Sentado lo anterior, es preciso
decir que en el debate sobre la elección directa de los alcaldes hay aspectos
que se ocultan así como otras discusiones que se mezclan indebidamente. Lo primero
que hay significar es que los alcaldes que se eligen en España son cualquier
cosa menos débiles: determinan las delegaciones de los concejales y las quitan,
son jefes del gobierno municipal, presiden la junta de gobierno, pueden
presidir de facto (y no sólo formalmente) todas las comisiones, organismos
consultivos y de representación, además de dirigir los plenos y ser jefes de la
policía local. Por lo tanto, acumulan una reserva de poder muy importante aunque
para ejercerlo necesitan una mayoría en la que sostenerse y que se la dan los
concejales. Es decir, en España no hay un problema de ingobernabilidad de los
ayuntamientos por inanidad de los alcaldes sino de mayor transparencia, que no
se logrará por la vía de incrementar los poderes de los alcaldes quitándoselos
al pleno (por ejemplo, la competencia de aprobar los presupuestos o la moción
de censura) o por la vía de constituir una junta de gobierno más personalista y
con más competencias arrancadas de los plenos. A esto hay que añadir que no hay
una sola forma de elección directa de los alcaldes, que va del sistema
mayoritario puro, a las dos vueltas o a la insensatez de las listas vinculadas,
resultando en todos los casos, por norma general, el reforzamiento de los
partidos más fuertes frente a los más pequeños (excepto en coyunturas de
profundo cambio político y social) así como una representatividad del cuerpo
electoral mucho menor por sustitución del principio proporcional frente al
mayoritario. Además, el debate sobre la elección directa de los alcaldes se ha
puesto encima de la mesa cuando ha convenido a las fuerzas del bipartidismo,
bien para debilitar a sus adversarios electorales, inhabilitar coaliciones que
les pudieran arrebatar alcaldías o para responder a sonados casos de corrupción
que les dejaban en una situación muy delicada.
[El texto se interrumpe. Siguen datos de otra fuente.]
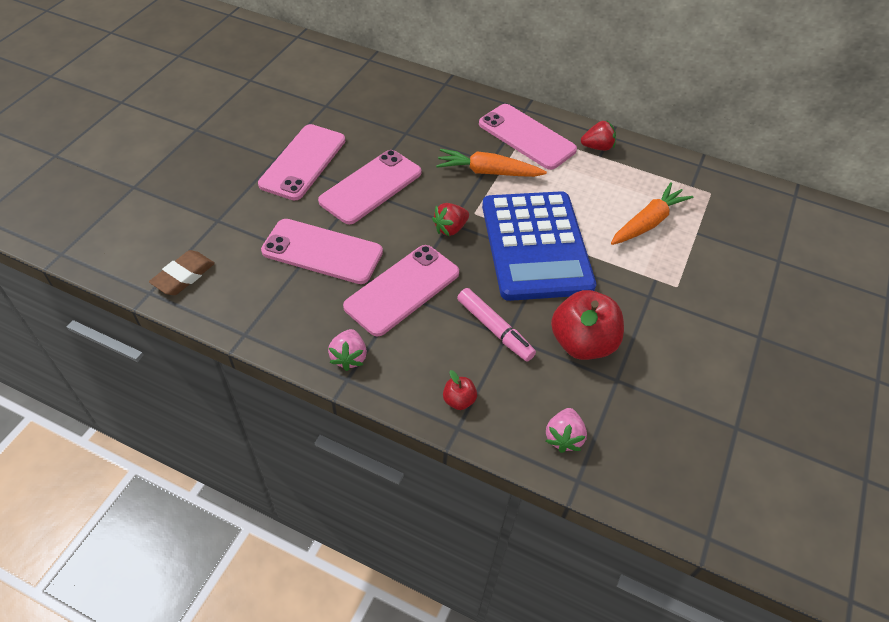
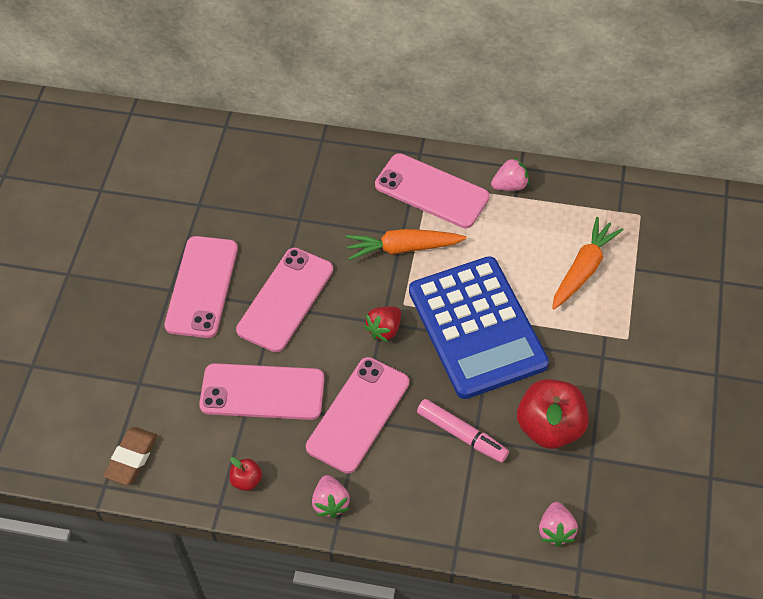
camera: 10 degrees left, 5 degrees up
(459, 400) = (449, 519): red apple -> red apple (246, 480)
(597, 147) = (510, 185): red strawberry -> pink strawberry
No traen los partidos de gobierno, PP y PSOE, este cuestión al orden del día de la política para mejorar la
democracia local sino por conveniencia y cálculo. En su espíritu está sustituir
la proporcionalidad por el principio mayoritario que, como es sabido, deja sin representación a las minorías por elevación a mayoría absoluta de la minoría mayoritaria, favorece
el bipartidismo, lo cual les permitiría conquistar
alcaldías con bastantes menos votos que la oposición, a lo que se añade que la
oposición quedaría muy dañada en su capacidad de control.
En conclusión, no parece que el
deseo de una mayor democracia local se logre sin más eligiendo directamente al
alcalde. Esta es una cuestión de mayor calado que requiere transformaciones
legales y prácticas que superan el orden de lo político. Más bien habría que
reforzar, dentro del esquema parlamentario, las instituciones y los usos de la
democracia directa, así como una mayor eficacia de los mecanismos de control ya
existentes.
Que por una elección apresurada no haya que repetir con pesar las palabras del labrador Rana, personaje del entremés cervantino que al referirse a los regidores decía: si fuesen malos, ruega por su enmienda.